Lizzo, opening the performance, barreled through her set preaching a message of body positivity while taking the audience to the church of the most righteous “thiccness.” Adorned by two backup dancers donning “Single Ladies” styled leotards and her DJ, Lizzo was a powerhouse of an opener — one, that many claimed to have solely bought tickets for. She was sassy and boisterous, making sure the audience knew she was “100% that bitch.” Between twerking on the amphitheaters risers and belting out anthems like “Good as Hell” and “Water Me,” Lizzo received the most welcoming and genuine response to an opener I had ever witnessed. At many points, it felt as though Lizzo were headlining Red Rocks herself, a notion many in the audience picked up on and didn’t mind one bit — except for perhaps Maggie Rogers, who was forced to immediately follow such a performance up.
It was hard not to feel a tinge of guilt for the singer. Lizzo absolutely murdered the stage, and Maggie Rogers was tasked with cleaning up the aftermath. By no means a bad performance, however, the electro-folk songs made for a jarring transition from the empowering gospel laden trap anthems that proceeded it. Rogers sang beautifully but the electric atmosphere Lizzo cultivated lingered untouched — an elephant in the amphitheater. Performing many songs off her new album, Rogers made up for lost ground — particularly with the more upbeat numbers toward the latter end of her set. The inclusion of a sneaky Macy Gray cover (“I Try”), sufficiently reengaged the crowd just in time for one of the most beautiful numbers of the night, “Back in My Body.” Without prompt, the amphitheater lit up in a wave of handheld lights, as the singer struggled to sing the song — overcome in the surreal emotion of the moment. It was a moment she’s worked toward her entire life, and at that moment her efforts had come full circle. Saying it was, “the most beautiful thing,” she’d ever seen, there wasn’t an arm without goosebumps.

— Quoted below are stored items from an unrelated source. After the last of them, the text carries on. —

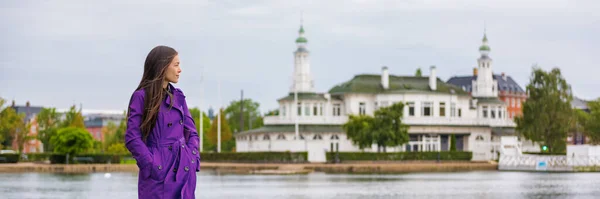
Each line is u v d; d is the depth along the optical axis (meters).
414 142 116.81
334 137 114.50
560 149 103.88
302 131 112.75
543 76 104.38
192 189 8.45
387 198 40.25
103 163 83.44
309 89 117.75
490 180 59.47
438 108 118.44
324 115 117.38
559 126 102.75
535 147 121.56
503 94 170.75
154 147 8.36
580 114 116.25
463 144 120.75
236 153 96.81
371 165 84.81
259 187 49.81
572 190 46.09
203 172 77.12
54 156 81.00
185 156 8.39
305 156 95.31
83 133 80.69
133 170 77.62
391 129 98.12
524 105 105.00
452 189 47.50
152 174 8.24
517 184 53.03
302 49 118.06
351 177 65.69
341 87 122.31
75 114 144.50
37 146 173.12
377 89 120.56
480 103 125.88
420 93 117.31
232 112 195.88
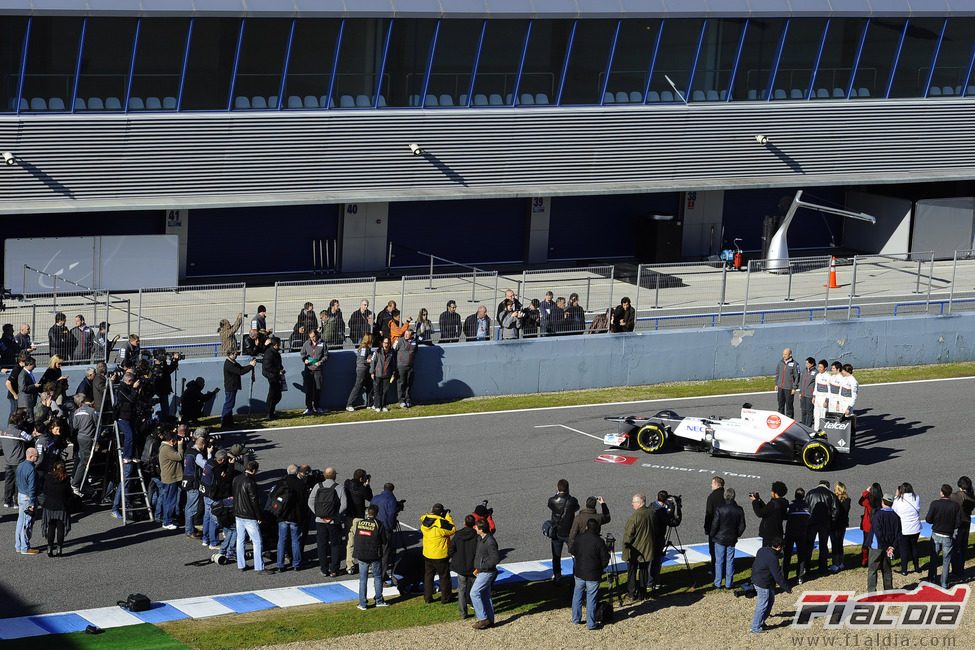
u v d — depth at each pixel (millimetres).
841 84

When HAIM eventually took the stage, the energy in the amphitheater had reached its equilibrium again, and the crowd was ready to rock. Bursting out in a flash of white light and banging on a multitude of drums, the women of HAIM were ready to get down to business. Promptly launching into “Falling,” the amphitheater was an amplified chorus of voices singing along to the popular cut. The ladies were sharp and focused, playing a filler-free set that got everyone off their feet. Hilarious sister banter and quips amongst the siblings dotted the set as miniature interludes, giving insight into their songwriting and dynamic as sisters. Between the three, they were all over the place, each one hitting vocal duties, exchanging instruments and even hitting choreographed dance moves. Throughout, the band took the rockstar narrative and played it of their own accord.

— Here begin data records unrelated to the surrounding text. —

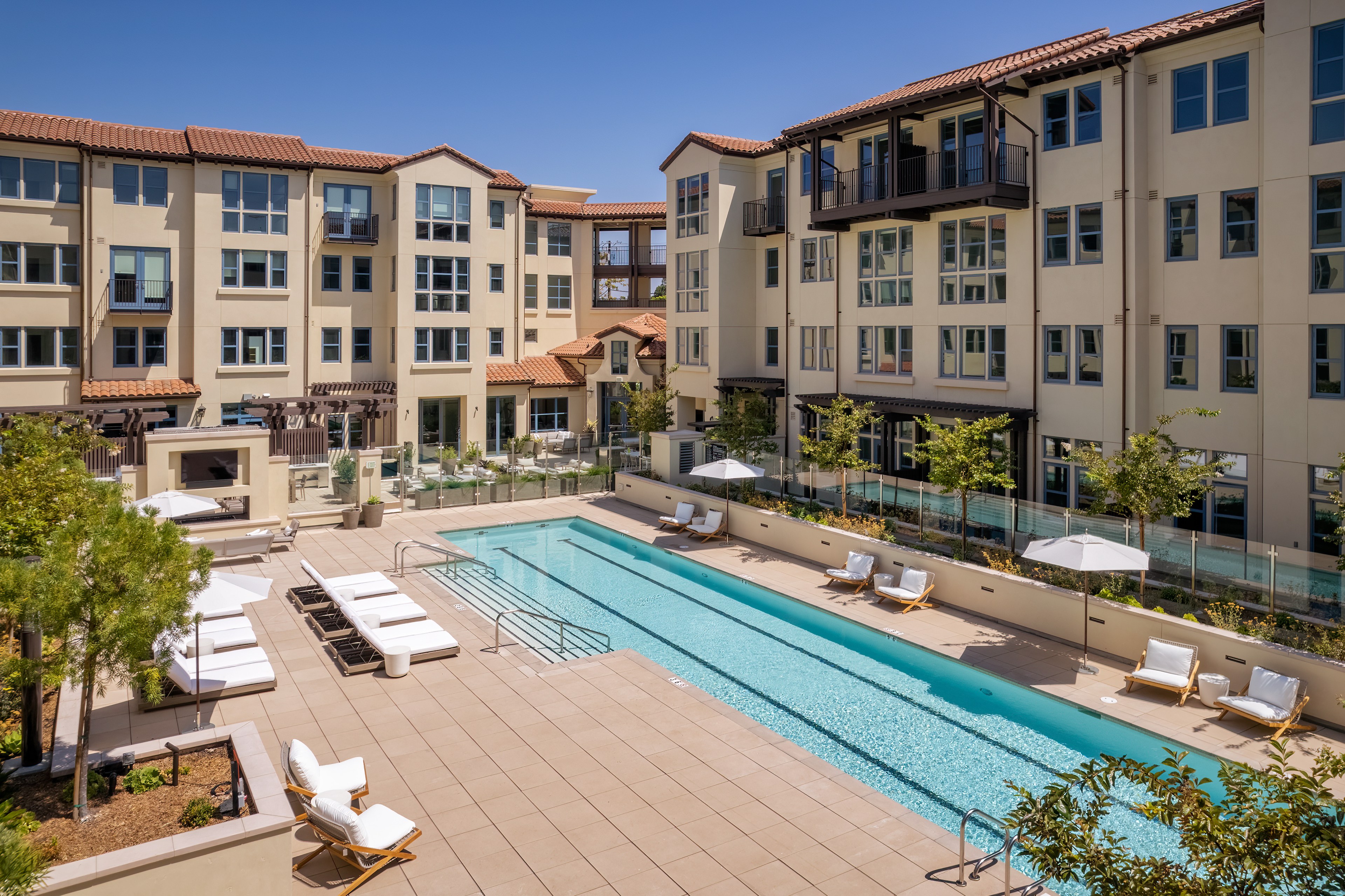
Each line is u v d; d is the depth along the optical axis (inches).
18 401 1250.0
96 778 415.2
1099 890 222.2
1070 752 532.1
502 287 1640.0
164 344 1342.3
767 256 1387.8
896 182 1068.5
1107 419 911.7
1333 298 738.2
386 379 1509.6
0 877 270.2
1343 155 727.7
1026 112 976.3
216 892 341.7
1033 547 648.4
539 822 432.1
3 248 1237.7
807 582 863.1
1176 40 837.2
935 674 655.8
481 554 998.4
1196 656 603.5
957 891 377.7
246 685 584.1
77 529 400.8
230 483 981.2
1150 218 885.8
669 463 1211.9
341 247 1459.2
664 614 791.7
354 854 393.1
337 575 885.2
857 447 998.4
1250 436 818.2
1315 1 735.1
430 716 556.1
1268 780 218.1
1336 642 557.9
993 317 1029.2
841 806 448.5
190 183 1339.8
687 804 449.1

Reintroducing Lizzo and Maggie Rogers to the stage, all the “sisters” took the stage for a truly wondrous cover of “The Boy Is Mine.” The song featuring Este and Lizzo singing and fighting over Maggie Rogers was a massive hit amongst the crowd, and really demonstrated the respect and adoration the ladies had fostered throughout their tour. Red Rocks being the final stop on the tour, HAIM brought everything and more to the table covering the expanse of Something To Tell You and Days are Gone. However, no moment was more fantastic than when the ladies made their way to the center of the amphitheater, on a platform just above the sound booth, to perform a stripped-down version of “Night So Long” amidst the crowd. All of a sudden, the larger than life band had come close to home, and capped off the night in beautiful fashion.
Red Rocks being such a large venue, you lose sight of the delicate intimacy of smaller venues the band’s used to play. Despite the big production of the show and the many rock and roll moments that proceeded, the most badass was bringing it back to the audience and giving their fans something they’d never forget.